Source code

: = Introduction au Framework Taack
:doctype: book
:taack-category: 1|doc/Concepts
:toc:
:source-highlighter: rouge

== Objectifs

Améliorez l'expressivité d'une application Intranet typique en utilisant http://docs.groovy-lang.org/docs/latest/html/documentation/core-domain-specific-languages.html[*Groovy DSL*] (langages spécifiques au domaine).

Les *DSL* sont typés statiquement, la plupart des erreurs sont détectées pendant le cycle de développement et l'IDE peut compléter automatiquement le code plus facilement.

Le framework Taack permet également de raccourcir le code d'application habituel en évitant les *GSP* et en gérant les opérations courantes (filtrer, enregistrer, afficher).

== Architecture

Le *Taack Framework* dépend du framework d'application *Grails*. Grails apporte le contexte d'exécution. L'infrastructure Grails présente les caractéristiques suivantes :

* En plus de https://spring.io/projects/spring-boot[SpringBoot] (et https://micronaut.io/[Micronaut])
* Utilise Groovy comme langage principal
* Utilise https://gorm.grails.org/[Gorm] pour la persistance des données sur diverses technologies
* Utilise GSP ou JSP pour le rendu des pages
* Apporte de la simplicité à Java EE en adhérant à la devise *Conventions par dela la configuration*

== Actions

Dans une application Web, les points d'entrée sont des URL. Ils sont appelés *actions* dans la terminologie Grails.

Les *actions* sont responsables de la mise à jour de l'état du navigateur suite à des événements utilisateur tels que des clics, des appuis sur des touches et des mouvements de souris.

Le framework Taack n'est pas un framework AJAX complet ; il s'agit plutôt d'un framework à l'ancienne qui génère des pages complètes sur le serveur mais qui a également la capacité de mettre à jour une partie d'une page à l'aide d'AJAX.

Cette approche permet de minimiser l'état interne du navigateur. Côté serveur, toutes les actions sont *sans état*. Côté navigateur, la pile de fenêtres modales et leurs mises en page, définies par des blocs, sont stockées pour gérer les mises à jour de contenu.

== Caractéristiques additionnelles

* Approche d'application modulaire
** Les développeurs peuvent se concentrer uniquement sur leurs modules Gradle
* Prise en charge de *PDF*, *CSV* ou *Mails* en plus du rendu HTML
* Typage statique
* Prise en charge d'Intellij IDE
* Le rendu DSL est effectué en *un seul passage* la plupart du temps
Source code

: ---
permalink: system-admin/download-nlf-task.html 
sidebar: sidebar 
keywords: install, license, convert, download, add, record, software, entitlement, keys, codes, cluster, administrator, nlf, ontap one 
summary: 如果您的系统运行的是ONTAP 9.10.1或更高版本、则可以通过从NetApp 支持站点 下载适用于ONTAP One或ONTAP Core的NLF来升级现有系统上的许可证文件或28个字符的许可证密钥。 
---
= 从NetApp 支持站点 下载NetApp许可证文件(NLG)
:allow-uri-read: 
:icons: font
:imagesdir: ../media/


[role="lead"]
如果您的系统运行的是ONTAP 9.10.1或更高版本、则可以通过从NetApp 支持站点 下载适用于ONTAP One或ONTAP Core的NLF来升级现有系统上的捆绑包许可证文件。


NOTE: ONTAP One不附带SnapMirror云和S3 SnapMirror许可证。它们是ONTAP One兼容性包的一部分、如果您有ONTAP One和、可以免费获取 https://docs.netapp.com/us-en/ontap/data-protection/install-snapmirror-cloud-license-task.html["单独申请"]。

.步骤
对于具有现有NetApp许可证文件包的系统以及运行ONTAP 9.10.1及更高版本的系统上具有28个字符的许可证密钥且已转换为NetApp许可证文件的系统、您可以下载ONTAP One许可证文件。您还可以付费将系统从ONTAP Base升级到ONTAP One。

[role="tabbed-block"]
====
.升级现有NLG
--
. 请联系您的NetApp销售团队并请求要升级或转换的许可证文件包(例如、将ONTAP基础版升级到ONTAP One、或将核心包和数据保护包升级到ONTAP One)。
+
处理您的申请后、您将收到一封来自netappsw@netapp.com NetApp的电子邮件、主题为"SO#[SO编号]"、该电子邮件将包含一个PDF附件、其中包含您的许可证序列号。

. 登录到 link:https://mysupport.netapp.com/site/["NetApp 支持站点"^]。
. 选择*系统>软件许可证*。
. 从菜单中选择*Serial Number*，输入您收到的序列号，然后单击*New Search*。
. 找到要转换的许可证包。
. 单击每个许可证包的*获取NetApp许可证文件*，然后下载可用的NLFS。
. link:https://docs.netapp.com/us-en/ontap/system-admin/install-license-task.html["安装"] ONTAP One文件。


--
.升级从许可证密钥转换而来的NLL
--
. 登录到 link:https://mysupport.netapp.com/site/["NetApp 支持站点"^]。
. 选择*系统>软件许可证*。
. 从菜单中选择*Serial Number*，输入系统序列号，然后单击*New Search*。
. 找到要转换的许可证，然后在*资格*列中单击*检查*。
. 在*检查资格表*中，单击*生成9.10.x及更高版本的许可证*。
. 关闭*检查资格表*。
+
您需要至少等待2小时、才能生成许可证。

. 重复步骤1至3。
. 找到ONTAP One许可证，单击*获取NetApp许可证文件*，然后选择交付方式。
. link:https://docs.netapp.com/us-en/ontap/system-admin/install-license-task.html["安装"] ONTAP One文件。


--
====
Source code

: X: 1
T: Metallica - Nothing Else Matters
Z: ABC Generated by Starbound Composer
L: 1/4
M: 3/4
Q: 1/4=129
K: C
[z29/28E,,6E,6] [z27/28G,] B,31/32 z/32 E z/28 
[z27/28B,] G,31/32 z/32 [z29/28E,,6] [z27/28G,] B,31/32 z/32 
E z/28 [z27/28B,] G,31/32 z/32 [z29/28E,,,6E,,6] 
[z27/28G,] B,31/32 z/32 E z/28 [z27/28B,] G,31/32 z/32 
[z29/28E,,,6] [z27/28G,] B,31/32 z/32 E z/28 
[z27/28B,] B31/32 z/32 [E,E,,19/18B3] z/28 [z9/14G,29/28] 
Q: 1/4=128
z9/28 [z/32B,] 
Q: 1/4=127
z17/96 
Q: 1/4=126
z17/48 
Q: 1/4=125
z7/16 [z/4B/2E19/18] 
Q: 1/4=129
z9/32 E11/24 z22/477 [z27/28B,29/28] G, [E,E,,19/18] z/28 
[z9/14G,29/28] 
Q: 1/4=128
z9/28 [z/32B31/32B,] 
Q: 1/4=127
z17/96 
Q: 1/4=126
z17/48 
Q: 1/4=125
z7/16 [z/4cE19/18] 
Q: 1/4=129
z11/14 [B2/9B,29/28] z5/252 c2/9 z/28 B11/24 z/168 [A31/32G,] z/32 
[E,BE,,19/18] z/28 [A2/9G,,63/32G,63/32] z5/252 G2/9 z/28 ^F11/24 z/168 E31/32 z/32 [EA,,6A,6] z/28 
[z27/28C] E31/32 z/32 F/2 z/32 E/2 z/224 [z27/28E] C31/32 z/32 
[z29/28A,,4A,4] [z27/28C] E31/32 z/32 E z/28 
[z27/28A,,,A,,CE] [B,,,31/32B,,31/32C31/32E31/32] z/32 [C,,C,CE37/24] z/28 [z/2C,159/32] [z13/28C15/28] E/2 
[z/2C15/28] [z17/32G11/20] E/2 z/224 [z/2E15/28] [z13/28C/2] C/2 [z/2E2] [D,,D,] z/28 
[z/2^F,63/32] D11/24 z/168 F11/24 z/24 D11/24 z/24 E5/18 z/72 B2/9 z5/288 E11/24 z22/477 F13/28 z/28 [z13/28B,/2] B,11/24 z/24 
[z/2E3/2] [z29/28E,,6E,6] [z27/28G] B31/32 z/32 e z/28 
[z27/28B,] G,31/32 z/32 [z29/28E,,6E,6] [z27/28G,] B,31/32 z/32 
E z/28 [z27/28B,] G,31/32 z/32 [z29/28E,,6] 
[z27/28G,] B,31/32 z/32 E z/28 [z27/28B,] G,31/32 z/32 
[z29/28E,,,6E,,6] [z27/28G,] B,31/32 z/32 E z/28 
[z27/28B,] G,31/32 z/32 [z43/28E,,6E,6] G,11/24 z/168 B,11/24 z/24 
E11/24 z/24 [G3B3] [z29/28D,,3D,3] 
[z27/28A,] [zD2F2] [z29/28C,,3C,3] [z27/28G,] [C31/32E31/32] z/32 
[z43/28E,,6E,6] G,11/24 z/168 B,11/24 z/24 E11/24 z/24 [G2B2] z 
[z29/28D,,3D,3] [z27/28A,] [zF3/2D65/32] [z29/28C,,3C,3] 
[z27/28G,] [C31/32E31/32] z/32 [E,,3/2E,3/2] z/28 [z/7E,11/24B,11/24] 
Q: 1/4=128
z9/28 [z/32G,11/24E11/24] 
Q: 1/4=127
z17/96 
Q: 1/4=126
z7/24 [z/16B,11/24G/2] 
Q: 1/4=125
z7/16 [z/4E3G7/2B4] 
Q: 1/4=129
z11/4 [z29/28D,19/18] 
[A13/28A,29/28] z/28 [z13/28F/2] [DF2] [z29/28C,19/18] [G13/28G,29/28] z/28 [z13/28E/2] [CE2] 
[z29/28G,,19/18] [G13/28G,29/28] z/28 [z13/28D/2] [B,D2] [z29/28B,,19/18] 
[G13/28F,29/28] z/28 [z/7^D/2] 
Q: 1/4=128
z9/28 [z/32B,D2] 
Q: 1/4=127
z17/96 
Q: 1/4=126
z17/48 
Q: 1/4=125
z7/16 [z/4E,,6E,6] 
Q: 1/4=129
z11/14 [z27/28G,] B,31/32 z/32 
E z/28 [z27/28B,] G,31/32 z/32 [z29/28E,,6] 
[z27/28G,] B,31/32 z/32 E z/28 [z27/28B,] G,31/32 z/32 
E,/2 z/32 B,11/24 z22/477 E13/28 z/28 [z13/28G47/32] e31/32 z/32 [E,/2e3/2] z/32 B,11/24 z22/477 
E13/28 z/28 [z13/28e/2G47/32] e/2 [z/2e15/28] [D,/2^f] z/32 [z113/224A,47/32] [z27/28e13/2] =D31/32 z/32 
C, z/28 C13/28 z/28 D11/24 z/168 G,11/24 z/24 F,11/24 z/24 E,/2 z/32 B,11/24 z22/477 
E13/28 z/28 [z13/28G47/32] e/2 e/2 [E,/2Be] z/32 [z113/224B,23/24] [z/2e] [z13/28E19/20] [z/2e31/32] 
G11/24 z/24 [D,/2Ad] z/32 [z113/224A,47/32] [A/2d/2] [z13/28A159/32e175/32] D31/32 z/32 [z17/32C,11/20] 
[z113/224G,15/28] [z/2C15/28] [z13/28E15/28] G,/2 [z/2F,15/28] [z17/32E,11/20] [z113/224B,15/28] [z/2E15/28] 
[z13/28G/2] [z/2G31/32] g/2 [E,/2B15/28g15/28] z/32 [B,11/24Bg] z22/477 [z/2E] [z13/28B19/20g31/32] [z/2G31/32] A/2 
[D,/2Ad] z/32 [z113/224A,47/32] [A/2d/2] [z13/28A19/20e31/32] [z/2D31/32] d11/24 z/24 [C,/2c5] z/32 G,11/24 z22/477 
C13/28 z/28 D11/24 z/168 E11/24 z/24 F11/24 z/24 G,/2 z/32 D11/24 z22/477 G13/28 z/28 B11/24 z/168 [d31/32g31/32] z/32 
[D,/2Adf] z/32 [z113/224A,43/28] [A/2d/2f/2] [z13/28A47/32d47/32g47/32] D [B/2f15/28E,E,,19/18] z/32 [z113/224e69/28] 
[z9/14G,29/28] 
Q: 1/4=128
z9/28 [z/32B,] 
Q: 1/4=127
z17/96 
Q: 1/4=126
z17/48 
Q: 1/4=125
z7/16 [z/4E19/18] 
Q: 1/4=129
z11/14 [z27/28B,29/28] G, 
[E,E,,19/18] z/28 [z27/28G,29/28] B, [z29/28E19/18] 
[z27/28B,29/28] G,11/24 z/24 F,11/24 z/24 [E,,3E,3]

::::::

All lines from the beginning of the entries through the line marked "Les *DSL* sont" are to be output exactly; nothing else belongs in the answer.

§ **SOLUTION TO THIS TASK**
Source code

: = Introduction au Framework Taack
:doctype: book
:taack-category: 1|doc/Concepts
:toc:
:source-highlighter: rouge

== Objectifs

Améliorez l'expressivité d'une application Intranet typique en utilisant http://docs.groovy-lang.org/docs/latest/html/documentation/core-domain-specific-languages.html[*Groovy DSL*] (langages spécifiques au domaine).

Les *DSL* sont typés statiquement, la plupart des erreurs sont détectées pendant le cycle de développement et l'IDE peut compléter automatiquement le code plus facilement.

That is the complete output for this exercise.